For Q2, Xperi expects:

  • Revenue distribution to remain even between first and second half, reflecting earlier contract execution and improved visibility.
  • Ongoing cost discipline to support margin improvement, with Q1 operating expense as a baseline for the year.

For full-year 2026, management reaffirmed guidance:

  • Revenue of $440 to $470 million, reflecting balanced risk assessment and upside from new monetization initiatives.

Management highlighted several factors that will shape the year:

  • Acceleration of TiVo One monetization and ARPU improvement in the second half as advertising ramps.
  • First AutoStage data license deals and advertising trials expected to unlock incremental revenue by year-end.

Takeaways

Xperi’s Q1 results validate its pivot to scaled platform monetization and lay the foundation for sustained growth as advertising and data licensing accelerate.
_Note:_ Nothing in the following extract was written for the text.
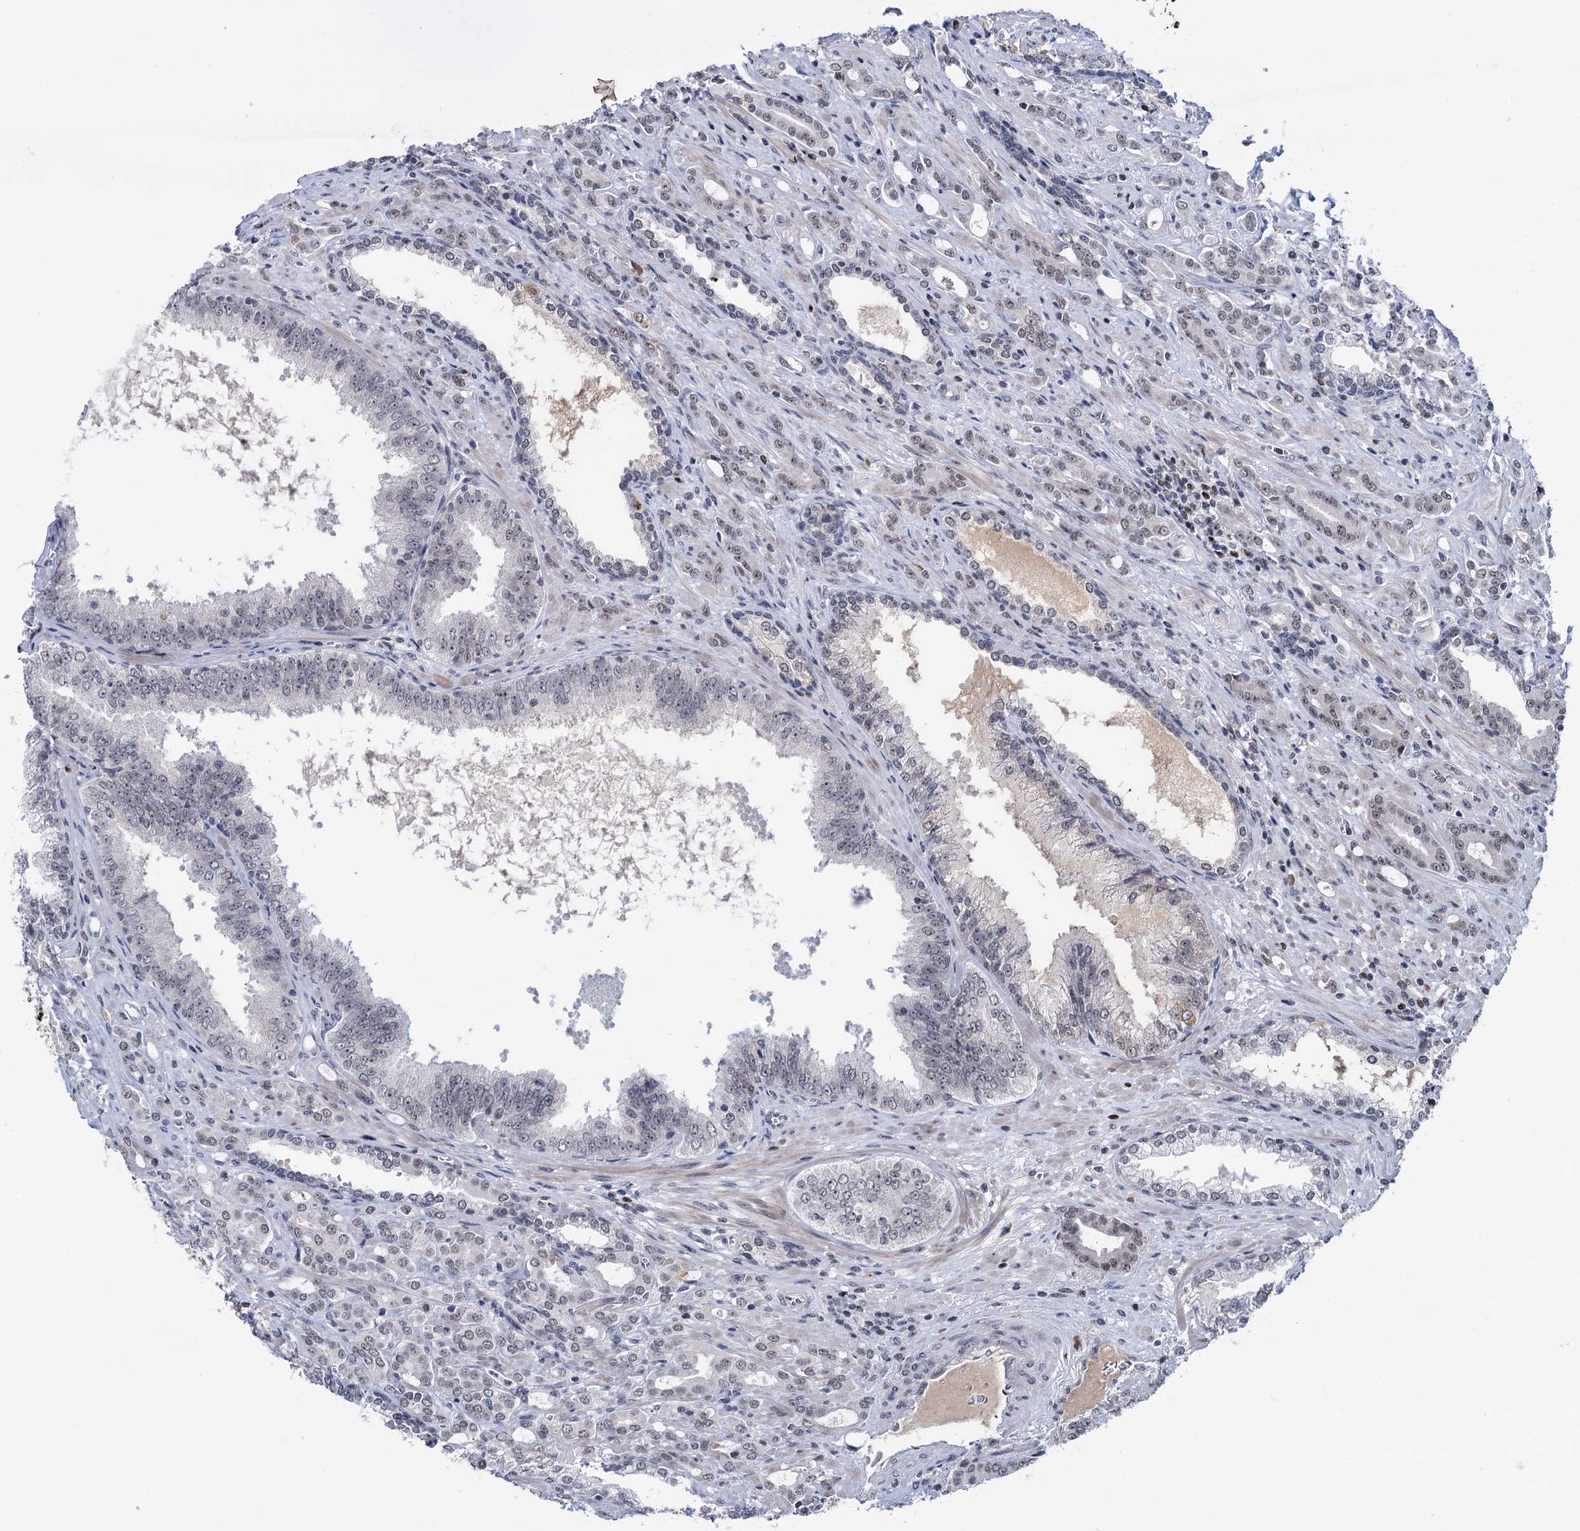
{"staining": {"intensity": "negative", "quantity": "none", "location": "none"}, "tissue": "prostate cancer", "cell_type": "Tumor cells", "image_type": "cancer", "snomed": [{"axis": "morphology", "description": "Adenocarcinoma, High grade"}, {"axis": "topography", "description": "Prostate"}], "caption": "Adenocarcinoma (high-grade) (prostate) was stained to show a protein in brown. There is no significant staining in tumor cells.", "gene": "ZCCHC10", "patient": {"sex": "male", "age": 72}}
  • Media Platform Outperformance: 45% growth in the highest-potential segment signals the model’s scalability and advertiser demand, with ARPU upside in sight.
  • Connected Car Monetization Pipeline: AutoStage’s rapid expansion and broadcaster engagement position Xperi for a new phase of data and ad revenue in 2026 and beyond.
  • Execution Watchpoints: Success hinges on delivering on data licensing, sustaining ad demand, and managing the legacy-to-growth transition without margin erosion or cash burn.

Conclusion

Xperi’s first quarter confirms a structural shift toward platform-driven, recurring revenue growth as media and automotive segments scale. Cost discipline and new monetization engines provide a path to higher margins and cash generation. The next phase will test the company’s ability to deliver on its monetization roadmap and defend its strategic position in a rapidly evolving market.

Industry Read-Through

Xperi’s results highlight a broader industry trend: device and platform providers are increasingly leveraging user footprints for advertising and data monetization, with CTV and connected car emerging as key battlegrounds. Advertisers’ demand for cross-screen targeting and measurement is driving value for platforms that can deliver scale and actionable insights. The connected vehicle sector is moving rapidly from feature licensing to data and audience monetization, a shift that will impact OEMs, broadcasters, and technology vendors alike. For peers in CTV, automotive, and digital media, platform scale and ecosystem integration are now clear determinants of monetization success and valuation re-rating potential.